> [TASK GOAL] From the first line to the last, write out the records exactly, leaving the pictures behind.

[Saved entries]
- Opening Delimiter -

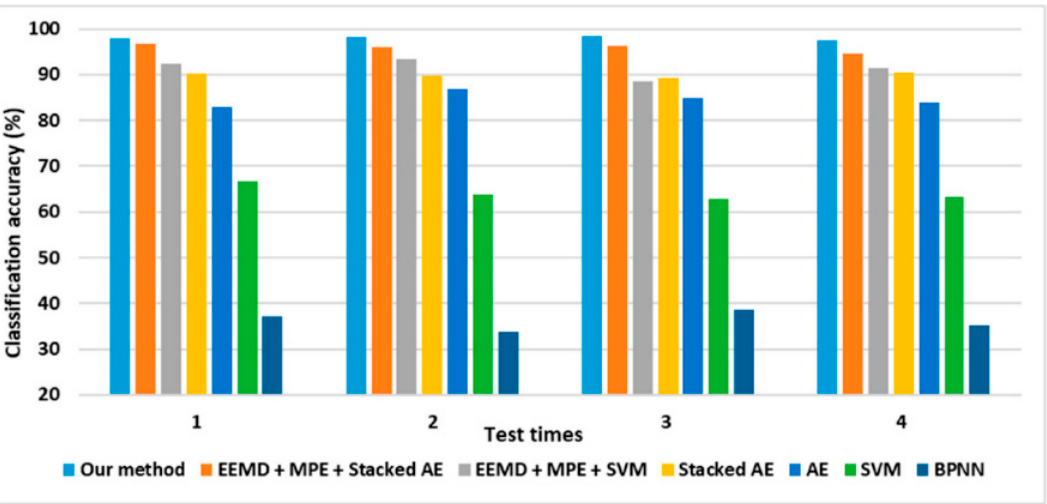
Figure 6. Bearing test ring tests from [108] , Copyright 2019, MDPI. A = fan end bearing; B = electronic motor; C = drive end bearing; D = torque transducer; E = dynamometer.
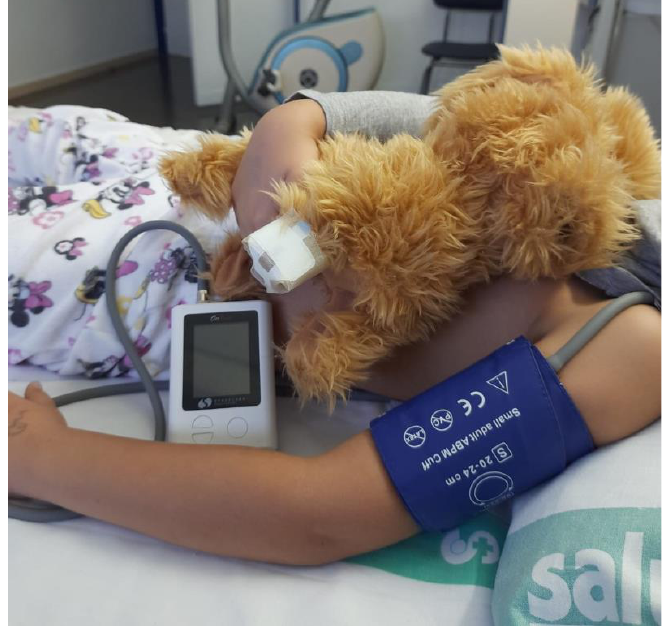
Figure 2. Ambulatory blood pressure monitoring.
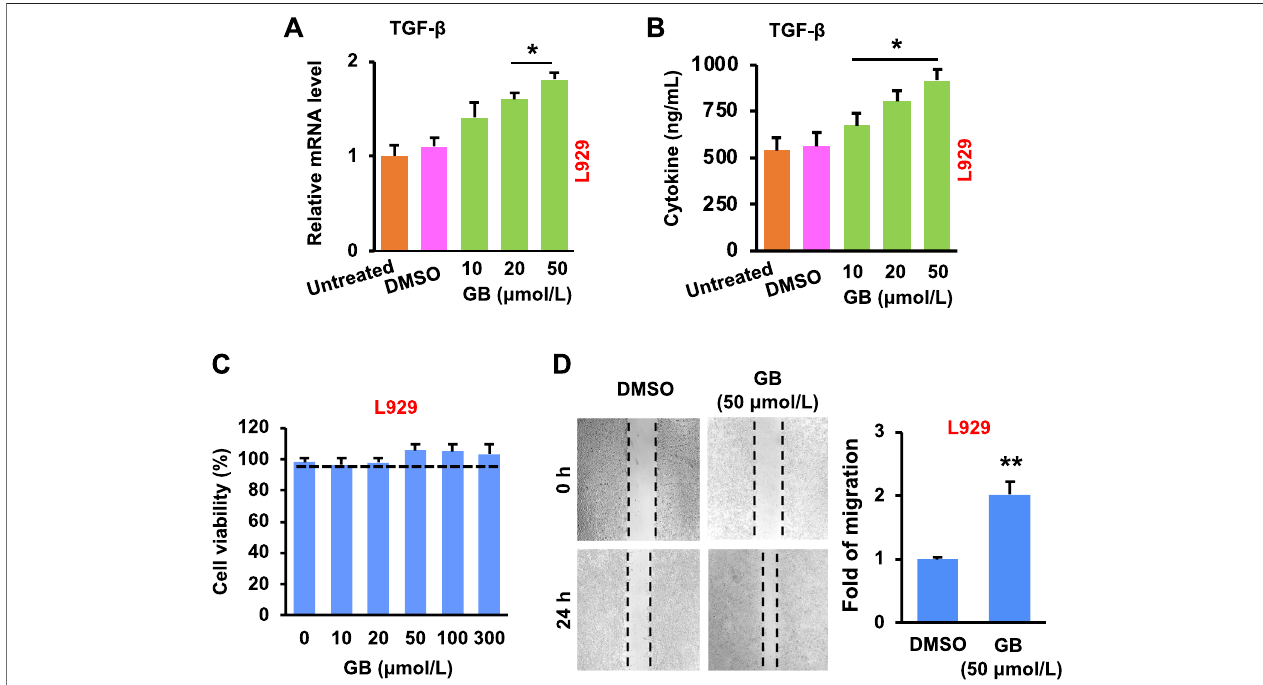
FIGURE2| GBpromotes invitro proliferativeactivityof fi broblasts. (A) ThelevelofTGF- β mRNAinL929followingGBtreatment(10,20,and50 μ mol/L)( n =3;* p < 0.05). (B) Therelease ofTGF- β protein inthe culture supernatant ofL929 following GBtreatment(10, 20,and 50 μ mol/L) ( n =3;* p < 0.05). (C) Cytotoxicity ofL929after the treatment ofGB (10, 20, 50, 100, and 300 μ mol/L; 0 =DMSO alone). (D) The empty places before and after treatment of GB(50 μ mol/L) were measured for the fold of migration (the magni fi cation = ×10) ( n = 3; ** p <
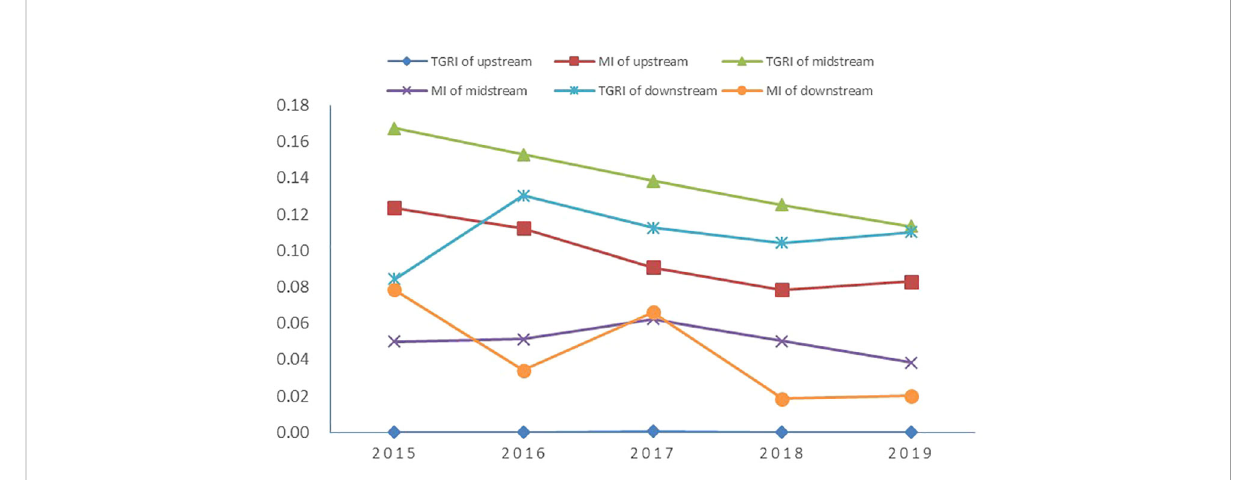
FIGURE 5 Development trends of TGRI and MI in each link of the industrial chain.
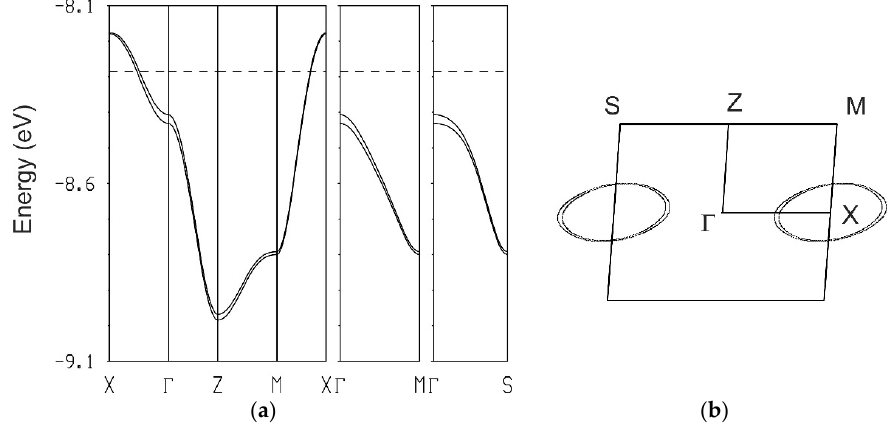
Figure 4. Calculated band structure ( a ) and Fermi surface ( b ) for β ”-(CNB-EDT-TTF) 4 BF 4 where Г = (0, 0), X = (a*/2, 0), Z = (0, c*/2), M = (a*/2, c*/2) and S = ( − a*/2, c*/2). The dashed line in ( a ) refers to the Fermi level.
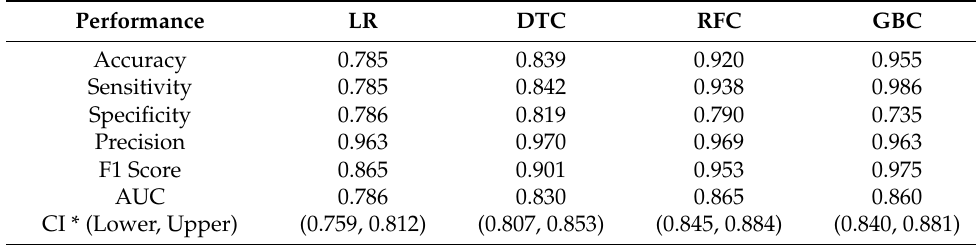
Table 2. Comparison of the performance of the machine learning classification models using holdout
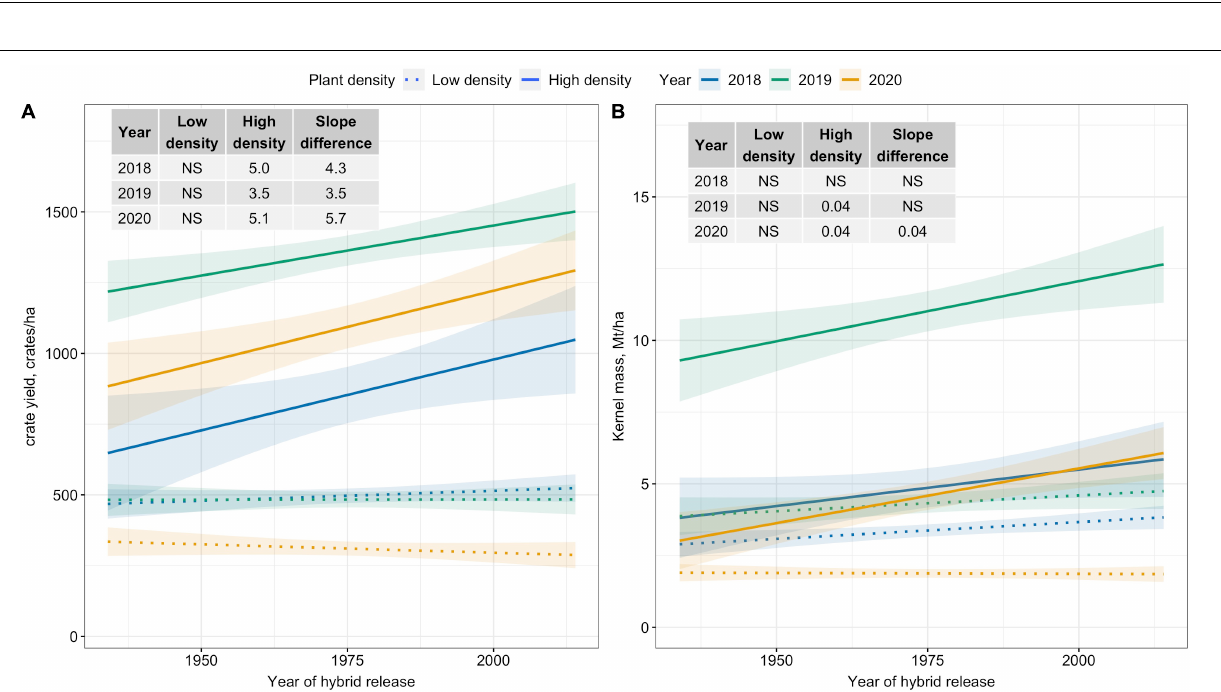
Frontiers in Plant Science |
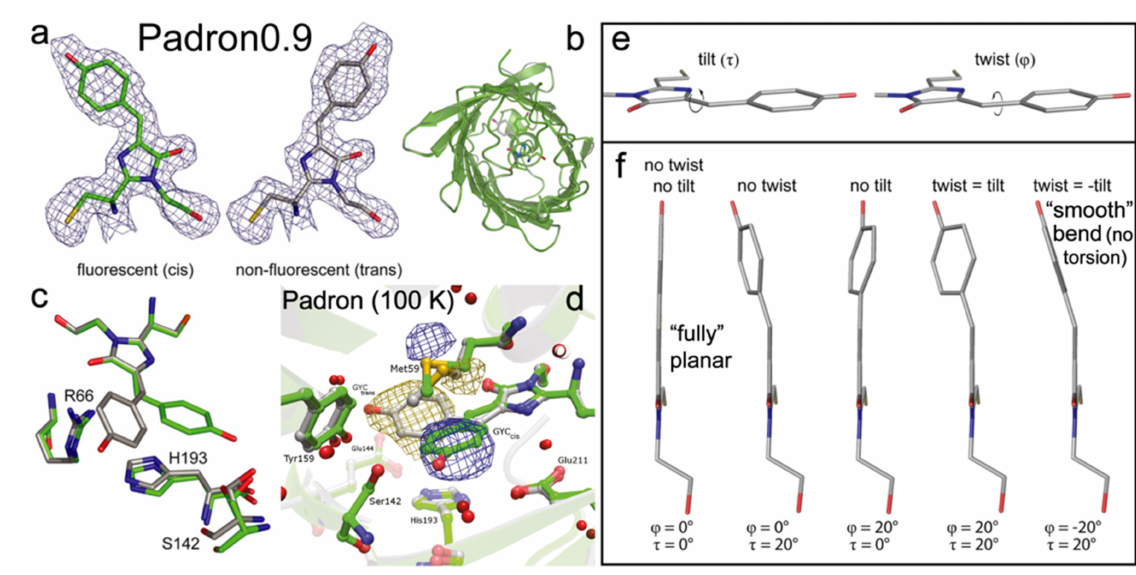
Figure 9. Molecular basis for the positive-switching Padron0.9 and Padron. ( a ) The CYG chromophore of Padron0.9 was determined to be in fluorescent ( cis -) and nonfluorescent ( trans -) states from X-ray crystal structures [35]. ( b ) Aerial view of the protein β -barrel (green) with the embedded chromophore in the center (green, on state; gray, off state). ( c ) No significant rearrangements of the surrounding residues (e.g., R66, S142, H193) occur in the on (green) and off (gray) states despite the chromophore isomerization. ( d ) Padron in low-temperature crystals after 532 nm irradiation at 100 K displays the chromophore isomerization from trans - (off, gray) to cis - (on, green) states with some key residues (e.g., S142, E144, Y159, H193, E211) in the protein matrix showing small rearrangements. ( e ) Illustrative modulus of the sum of two bridge dihedral angles ( τ , close to I ring, tilt; φ , close to P ring, twist) as a measure for two chromophoric ring torsional motions. ( f ) A smooth bend is only achievable when τ and φ values have the same magnitude but opposite signs. Adapted with permission from Ref. [35]. Copyright 2010 The American Society for Biochemistry and Molecular Biology, Inc. Adapted with permission from Ref. [84]. Copyright 2011 American Chemical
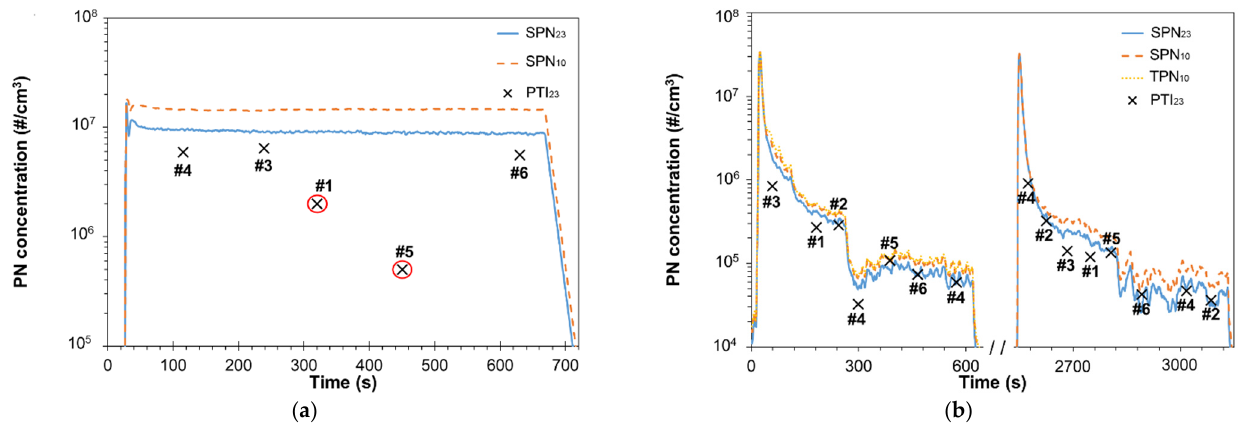
Figure 2. Particle number concentrations during low idling with cold start engine of direct injection vehicles without particulate filter: ( a ) diesel V6; ( b ) gasoline V5. Points in red circle show that the PTI sensors reported a threshold concentration that corresponds in automatic failure (2 × 10 6 #/cm 3 for NL or 5 × 10 5 #/cm 3 for DE).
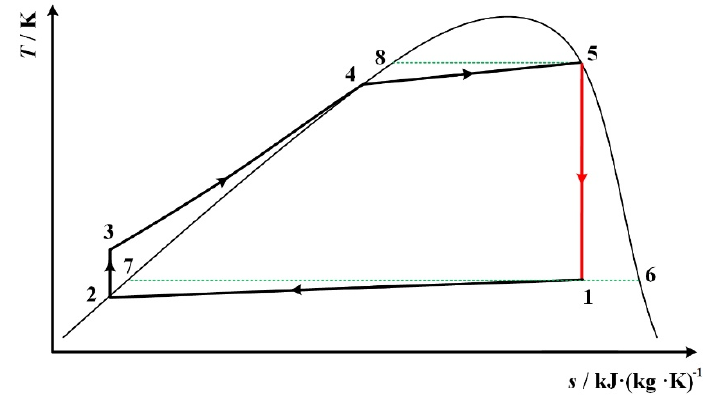
Figure 4. Subcritical ORC using single screw expander with wet zeotropic mixture as working fluid.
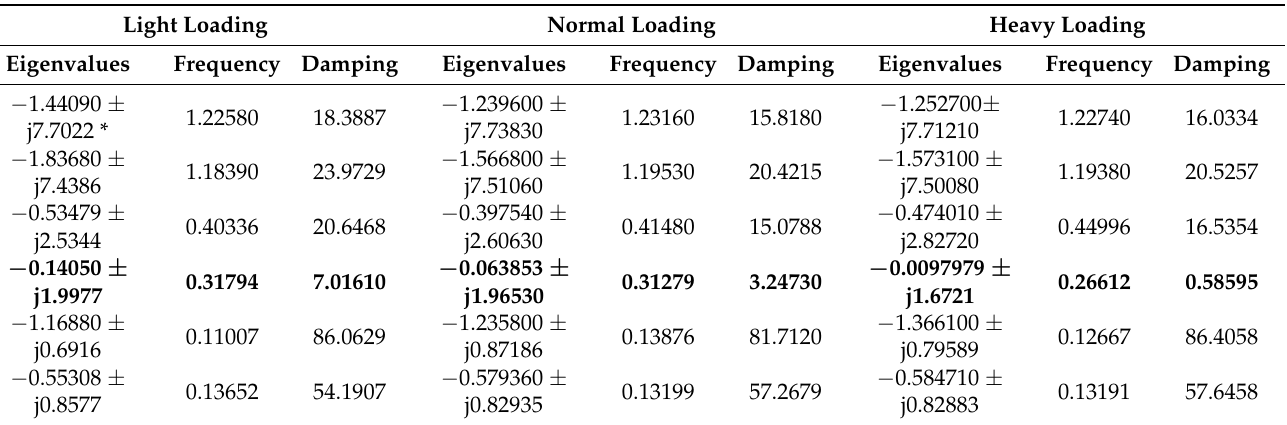
Table 3. Open-loop oscillation modes of IEEE 4-Machine Power System. Light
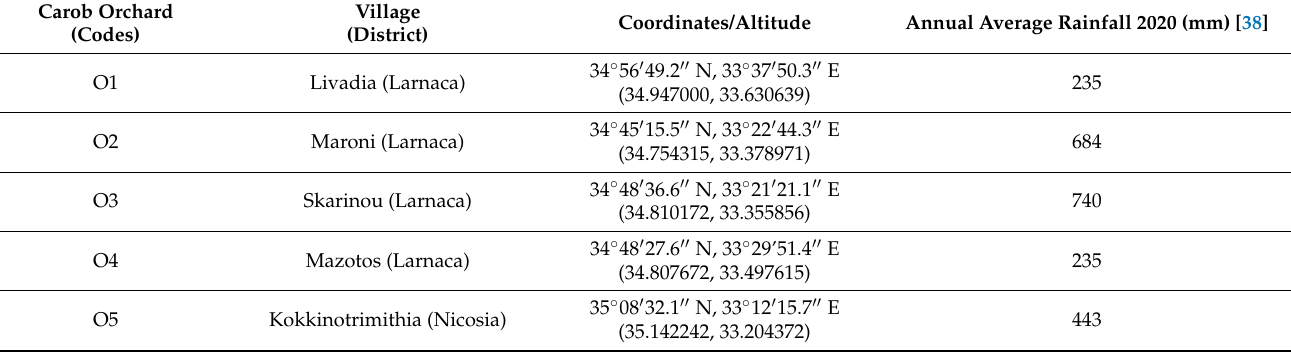
Table 3. Geographical locations of carob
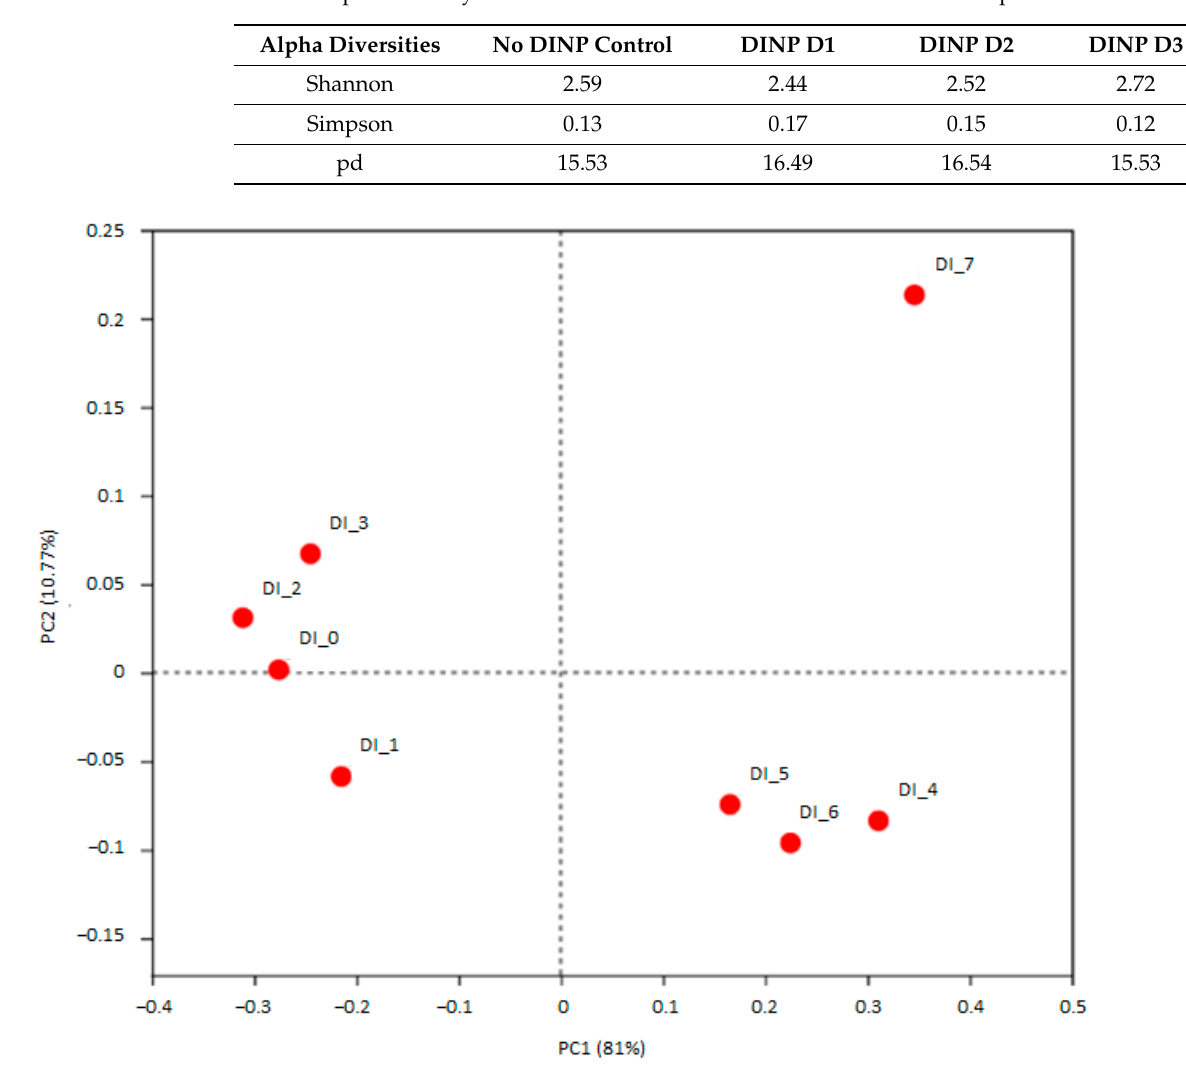
Figure 4. PCoA plot showing no DINP control, DINP-D1, DINP-D2 and DINP-D3 microbiota compositions at 0 h (DI_0 to DI_3) and 24 h (DI_4 to DI_7).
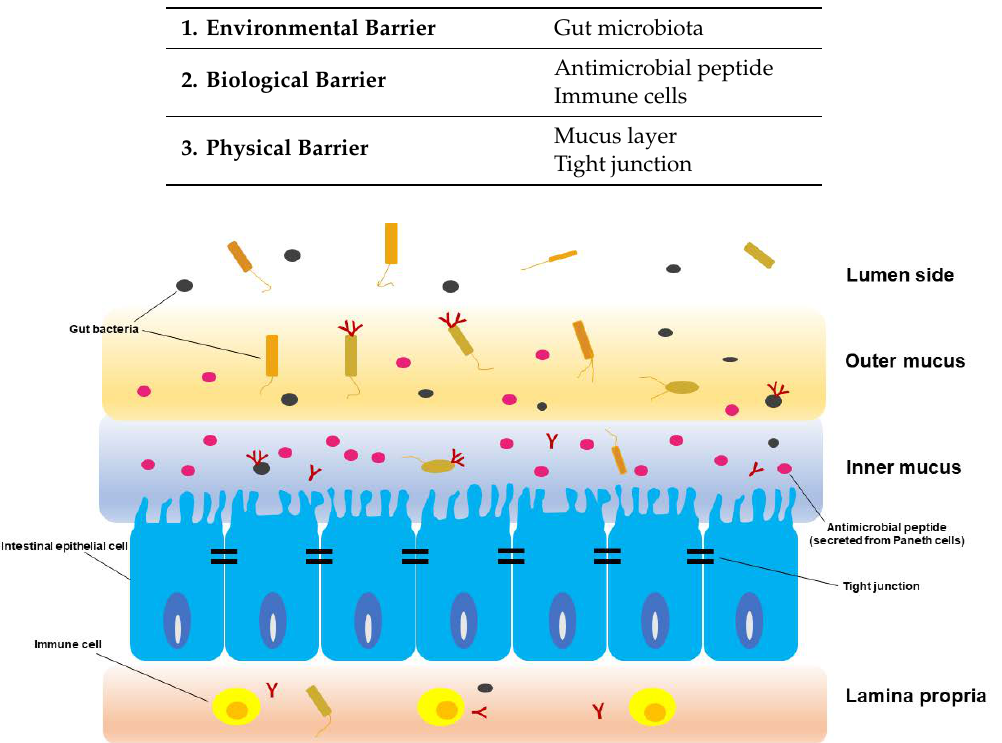
Table 1. Three types of intestinal barrier.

- Closing Delimiter -

> [SOLUTION FOR THIS PROBLEM]
Figure 6. Bearing test ring tests from [108] , Copyright 2019, MDPI. A = fan end bearing; B = electronic motor; C = drive end bearing; D = torque transducer; E = dynamometer.
Figure 2. Ambulatory blood pressure monitoring.
FIGURE2| GBpromotes invitro proliferativeactivityof fi broblasts. (A) ThelevelofTGF- β mRNAinL929followingGBtreatment(10,20,and50 μ mol/L)( n =3;* p < 0.05). (B) Therelease ofTGF- β protein inthe culture supernatant ofL929 following GBtreatment(10, 20,and 50 μ mol/L) ( n =3;* p < 0.05). (C) Cytotoxicity ofL929after the treatment ofGB (10, 20, 50, 100, and 300 μ mol/L; 0 =DMSO alone). (D) The empty places before and after treatment of GB(50 μ mol/L) were measured for the fold of migration (the magni fi cation = ×10) ( n = 3; ** p <
FIGURE 5 Development trends of TGRI and MI in each link of the industrial chain.
Figure 4. Calculated band structure ( a ) and Fermi surface ( b ) for β ”-(CNB-EDT-TTF) 4 BF 4 where Г = (0, 0), X = (a*/2, 0), Z = (0, c*/2), M = (a*/2, c*/2) and S = ( − a*/2, c*/2). The dashed line in ( a ) refers to the Fermi level.
Table 2. Comparison of the performance of the machine learning classification models using holdout
Frontiers in Plant Science |
Figure 9. Molecular basis for the positive-switching Padron0.9 and Padron. ( a ) The CYG chromophore of Padron0.9 was determined to be in fluorescent ( cis -) and nonfluorescent ( trans -) states from X-ray crystal structures [35]. ( b ) Aerial view of the protein β -barrel (green) with the embedded chromophore in the center (green, on state; gray, off state). ( c ) No significant rearrangements of the surrounding residues (e.g., R66, S142, H193) occur in the on (green) and off (gray) states despite the chromophore isomerization. ( d ) Padron in low-temperature crystals after 532 nm irradiation at 100 K displays the chromophore isomerization from trans - (off, gray) to cis - (on, green) states with some key residues (e.g., S142, E144, Y159, H193, E211) in the protein matrix showing small rearrangements. ( e ) Illustrative modulus of the sum of two bridge dihedral angles ( τ , close to I ring, tilt; φ , close to P ring, twist) as a measure for two chromophoric ring torsional motions. ( f ) A smooth bend is only achievable when τ and φ values have the same magnitude but opposite signs. Adapted with permission from Ref. [35]. Copyright 2010 The American Society for Biochemistry and Molecular Biology, Inc. Adapted with permission from Ref. [84]. Copyright 2011 American Chemical
Figure 2. Particle number concentrations during low idling with cold start engine of direct injection vehicles without particulate filter: ( a ) diesel V6; ( b ) gasoline V5. Points in red circle show that the PTI sensors reported a threshold concentration that corresponds in automatic failure (2 × 10 6 #/cm 3 for NL or 5 × 10 5 #/cm 3 for DE).
Figure 4. Subcritical ORC using single screw expander with wet zeotropic mixture as working fluid.
Table 3. Open-loop oscillation modes of IEEE 4-Machine Power System. Light
Table 3. Geographical locations of carob
Figure 4. PCoA plot showing no DINP control, DINP-D1, DINP-D2 and DINP-D3 microbiota compositions at 0 h (DI_0 to DI_3) and 24 h (DI_4 to DI_7).
Table 1. Three types of intestinal barrier.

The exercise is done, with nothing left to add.